## Short exercise 1
Answer these questions about the essay on balance and getting entangled:
(a) Under "Escaping," what two kinds of life has the writer been writing about?
(b) What did a friend recently say to another friend?
(c) What does the writer give as a perfect example of being entangled?
## Short exercise 2
Extend the essay on balance and getting entangled with a new passage that picks up right after its final line.

## Excerpted passage
********************
When is enough enough? When do we say, "what's the difference"? One laughter is an others howl. One sound is an others deafness. One closed heart is only an others open heart. Balance is tricky but it's not unattainable. The "vs" within the contrast of two items is what keeps them separated. What if we took out the "vs" and just left it as is? Happy next to sad is basically saying happy IS sad and vise verse. Balancing could be as easy or as hard as walking a plank that sits on a sharp edged stone. Maybe the best place to have your feet planted is somewhere in the middle, either that or taking the plunge off the one of the sides. Is it possible to find the balance in extreme difference? Is it possible to find find steadiness in constant movement?


Escaping

I have been writing about a home grown life vs. life on the road. Is it possible to have both? Is it possible to roam the edge of the world and then come home and grow a vegetable garden? Who would maintain that crafted home with the wood stove and the compost pit next to the chicken coup while the other half of you is gone roaming around and shifting the world? Would one life abandon the other life? Would the door swing open, everyone jump ship and leave one life behind? What if you want both? What if you want to pull back that swinging door that sits on the edge of the cliff and slam it shut?


Getting Entangled

A friend recently said to another friend, "I want to get all entangled in your life".......
Isn't life entangled either way? Aren't we all just moving from one experience to the next wrapping ourselves in each others lives and leading a spool of thread on our trail? Life is meant to be a web of thoughts and ideas, friendships and careers, intimacy and connection. Wouldn't it only make sense to get yourself entangled?

A perfect example would be my hair. It's curly. Straight. Flat AND fro, all in the same moment. It's entangled almost 99% of the time. It's messy. Dramatic . Graceful. Soft. Crunchy. It gets caught in friends earrings. It gets caught in spiky branches in the trees or in the thorns down low in the forests. I have most of my day stuck in my hair. It's as symbolic and as beautiful as having lines on the face of older women and men who gather up years as they continue to stride forward. You can't really show that you have lived this life without proof. So again, isn't the saying wanting to get "all entangled in your life" one of the most fluid, graceful AND beautiful things that you have ever heard?!?!?!

I say GET ENTANGLED. Get as deep and lost within someone else as humanly possible. Get as captured, mixed up and involved with all of life, as you can.

That's my profound "ah ha" of the the week.
********************
## Recorded data
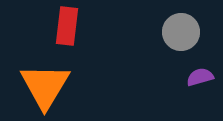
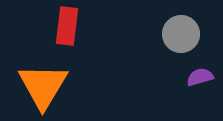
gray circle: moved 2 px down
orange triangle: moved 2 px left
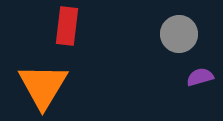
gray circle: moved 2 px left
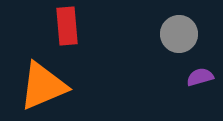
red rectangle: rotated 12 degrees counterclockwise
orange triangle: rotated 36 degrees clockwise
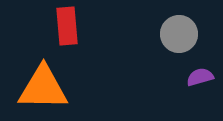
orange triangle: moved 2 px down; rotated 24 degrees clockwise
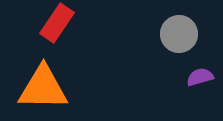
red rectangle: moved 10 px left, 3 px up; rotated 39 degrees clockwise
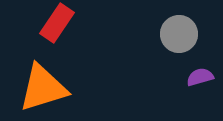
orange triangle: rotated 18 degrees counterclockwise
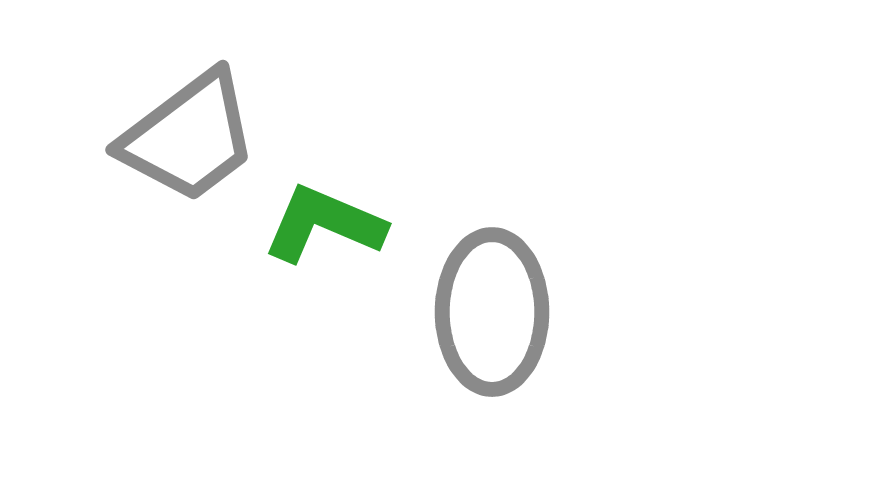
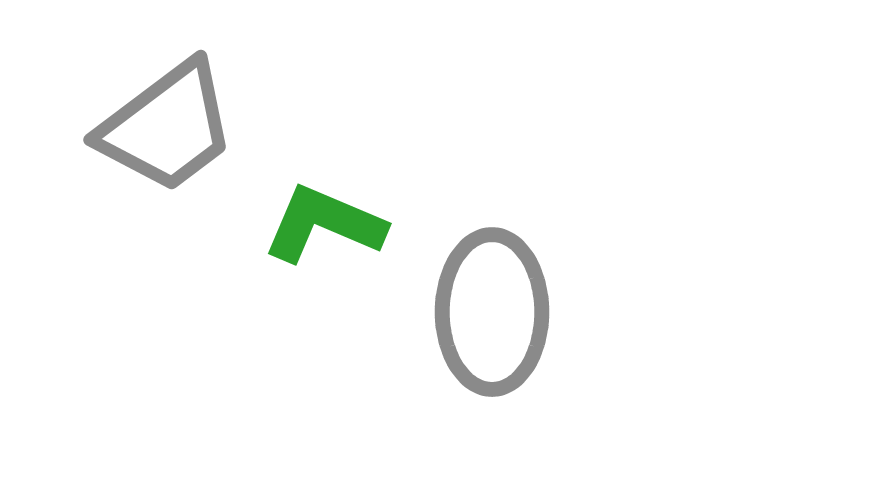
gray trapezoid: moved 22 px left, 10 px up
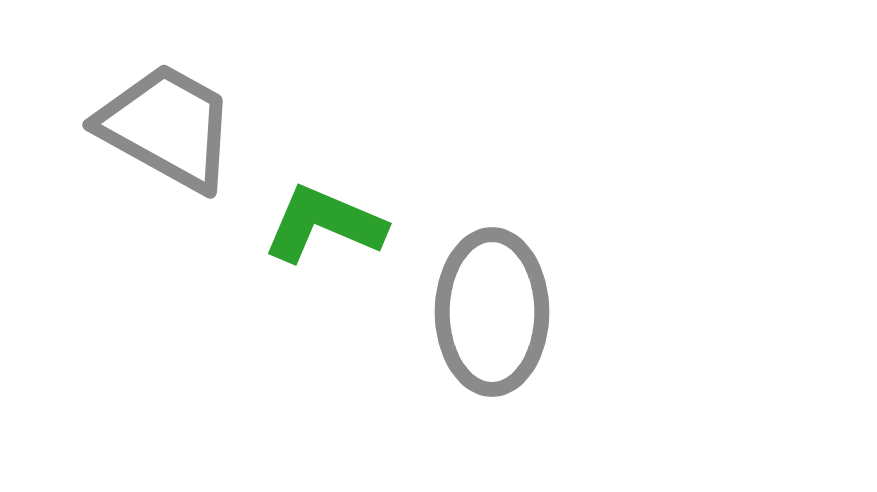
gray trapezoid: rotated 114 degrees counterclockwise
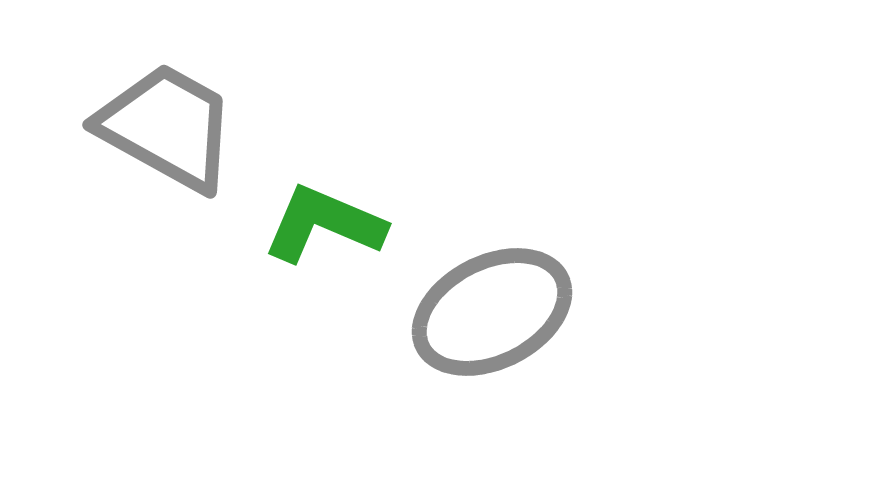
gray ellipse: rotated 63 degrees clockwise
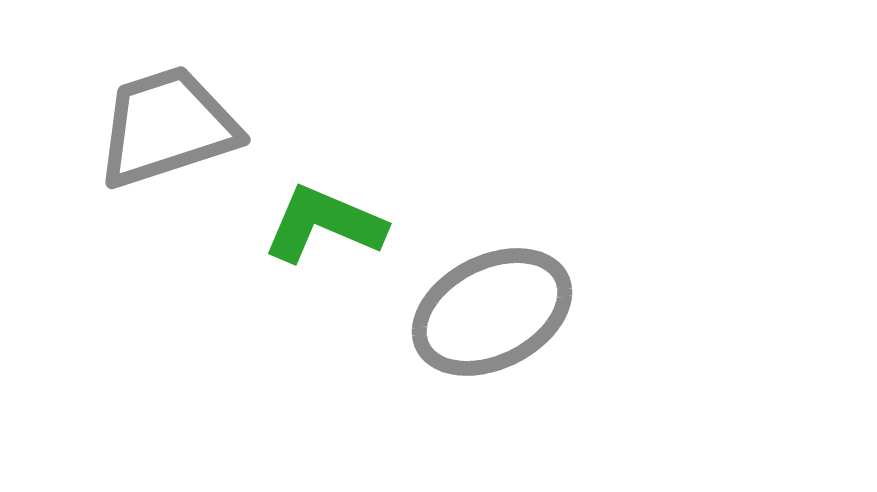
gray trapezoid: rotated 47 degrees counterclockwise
********************
## Written answer 1
(a) A home grown life and life on the road.
(b) "I want to get all entangled in your life."
(c) The writer's hair.

## Written answer 2
Skipping Over The Lilly Patch

I have been writing about the past. A fogged up memory of something that once was and as beautiful as that image is, when is it time to truly let go of something that only exists within a compartment of you brain?

When is it time to sift through your photographs, emotions, and dreams that no longer are?

When do you hit that delete button?


Choosing to Swim

I am ALSO, besides everything else, in this constant, slash stagnant, place within my writing. For the past two months I have been stuck. It's not like I have been stuck within my life although, is being stuck within my writing an example of being stuck within my life? Or is this "stickiness" a classic example of writers block? Is it normal to throw out so many questions knowing very well it's not like the the black hole within this satellite connection is ever going to answer me?

So I keep asking myself, "Do I even write at all?" Do I sink or DO I SWIM....even if it's only doggy paddle?


I have been writing about hearts opening, closing and re-opening


I have been writing about things that should be more black and white but ARE NOT


I have been listening and writing,with pleasure, the rustling of death in the trees

I have spent hours writing about the constant color and beauty in my life





I have spent hours writing about the ground and constant movement in life



I have spent hours writing about LOVE.......

I have ALSO written about:

Art. Brilliant people. Creative concepts. The color of EVERYTHING. My mind is racing with new things to write about and constantly shifting and changing it's topic every 2 seconds.

Change IS an inevitable process of life. Aren't we always going to be in constant flux? Isn't it silly to hold on to anything be that an idea or relationship? Isn't it silly if we never wanted to change at all: too afraid of what lies ahead but knowing that movement is what is necessary for growth?

How boring would we be or how boring life would be if there wasn't some sort of movement to it.

Our summer has shifted into Autumn. Leaves are turning a crazy collage of color. Each leaf being dipped in it's own separate compartment of paint. Each one falling at any given moment but the right time for the individual leaf. They fall after they peak. While a lot of folks are driving around to involve themselves in the "LAST " weekend to go hunting for a golden red fire in the hills, there are those of us who are also about to peak emotionally and physically. We then start to make room for winter to come in with a soft and silent presence as all signs of a fast paced summer burns itself out.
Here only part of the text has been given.